Task instructions -
Pick up the passage on Hut 3 at Bletchley Park after its final sentence and continue it.

Hut 3 was a section of the Government Code and Cypher School at Bletchley Park during World War II. It retained the name for its functions when it moved into Block D. It produced military intelligence codenamed Ultra from the decrypts of Enigma, Tunny and multiple other sources. Hut 3 thus became an intelligence agency in its own right, providing information of great strategic value, but rarely of operational use. Group Captain Eric Malcolm Jones led this activity from 1943 and after the war became deputy director, and in 1952 director of GCHQ. In July 1945, General Dwight D. Eisenhower, Supreme Commander of the Allied Expeditionary Force, wrote to Sir Stewart Menzies, Chief of the British Secret Intelligence Service (MI6) saying inter alia:
"The intelligence that has emanated from you before and during this campaign has been of priceless value to me. It has simplified my task as commander enormously. It has saved thousands of British and American lives and, in no small way, has contributed to the speed with which the enemy was routed and eventually forced to surrender."

Records provided -
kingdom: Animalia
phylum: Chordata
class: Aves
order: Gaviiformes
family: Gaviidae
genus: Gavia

Result below -
==Development==
The "German Army and Air Force Enigma Reporting Section" was set up in January 1940. That name, however, was soon dropped in favour of "Hut 3" as a description both of the location and of the functions and this was retained when, in February 1943 it moved into Block D. These became very much more than just the translation, interpretation and distribution of German Army and Air Force Enigma messages deciphered by Hut 6. As F. L. 'Peter' Lucas said
It was not a matter of receiving messages and translating them; it was a matter of receiving material which was nearly always more or less imperfect, often incomplete, rarely intelligible with ease, and at its worst totally meaningless to even the best German scholar.

By the time of D-Day in June 1944 Hut 3 was synthesising a torrent of signals intelligence ("SIGINT") data from multiple sources and producing an outgoing flood of useful intelligence. David Kenyon, Research Historian at Bletchley Park has been able to access a number of unpublished sources, in particular "The History of Hut Three", a GCHQ document in The National Archives (HW3/119) for his 2019 book "Bletchley Park and D-Day: The Untold Story of How the Battle for Normandy Was Won".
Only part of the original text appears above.